Your instructions: Would you go through the records below and copy each line with the string "begin"?

Dataset excerpts

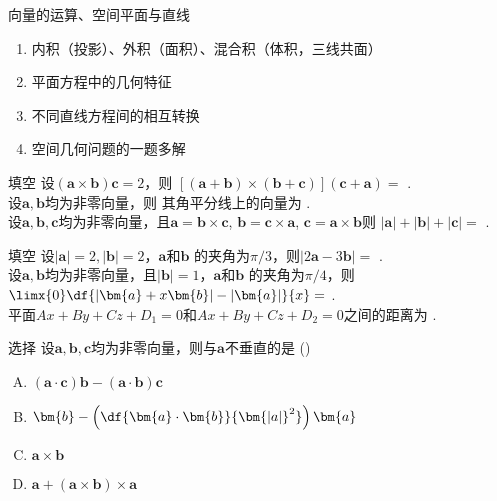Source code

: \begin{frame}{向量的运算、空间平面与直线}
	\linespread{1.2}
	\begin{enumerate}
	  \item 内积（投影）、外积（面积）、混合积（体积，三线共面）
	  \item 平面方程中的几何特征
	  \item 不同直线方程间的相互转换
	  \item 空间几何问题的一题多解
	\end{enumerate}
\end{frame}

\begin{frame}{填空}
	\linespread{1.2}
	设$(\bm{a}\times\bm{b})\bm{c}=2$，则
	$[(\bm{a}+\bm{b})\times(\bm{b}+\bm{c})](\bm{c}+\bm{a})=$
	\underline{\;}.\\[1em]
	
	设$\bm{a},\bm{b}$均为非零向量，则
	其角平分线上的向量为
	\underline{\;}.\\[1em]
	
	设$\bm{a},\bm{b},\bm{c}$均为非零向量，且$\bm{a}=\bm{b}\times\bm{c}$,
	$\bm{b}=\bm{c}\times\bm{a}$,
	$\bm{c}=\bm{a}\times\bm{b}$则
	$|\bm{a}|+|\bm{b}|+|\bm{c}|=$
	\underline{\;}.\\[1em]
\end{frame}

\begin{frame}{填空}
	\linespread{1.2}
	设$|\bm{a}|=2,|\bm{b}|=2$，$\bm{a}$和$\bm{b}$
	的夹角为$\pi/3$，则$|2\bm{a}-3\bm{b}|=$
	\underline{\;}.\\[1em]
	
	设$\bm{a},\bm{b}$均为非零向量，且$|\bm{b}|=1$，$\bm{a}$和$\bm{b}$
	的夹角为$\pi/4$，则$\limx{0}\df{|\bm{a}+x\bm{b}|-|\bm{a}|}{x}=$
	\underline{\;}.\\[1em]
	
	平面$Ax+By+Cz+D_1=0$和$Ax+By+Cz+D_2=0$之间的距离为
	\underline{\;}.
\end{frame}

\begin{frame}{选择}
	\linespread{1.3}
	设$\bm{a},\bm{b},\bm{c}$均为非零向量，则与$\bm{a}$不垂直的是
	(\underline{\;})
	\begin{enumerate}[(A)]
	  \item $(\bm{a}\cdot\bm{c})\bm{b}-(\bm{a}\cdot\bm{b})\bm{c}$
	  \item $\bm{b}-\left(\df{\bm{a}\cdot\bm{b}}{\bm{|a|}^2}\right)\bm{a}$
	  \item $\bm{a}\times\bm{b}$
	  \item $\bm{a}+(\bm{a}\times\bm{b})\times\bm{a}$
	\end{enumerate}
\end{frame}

Response area:
: \begin{frame}{向量的运算、空间平面与直线}
	\begin{enumerate}
\begin{frame}{填空}
\begin{frame}{填空}
\begin{frame}{选择}
	\begin{enumerate}[(A)]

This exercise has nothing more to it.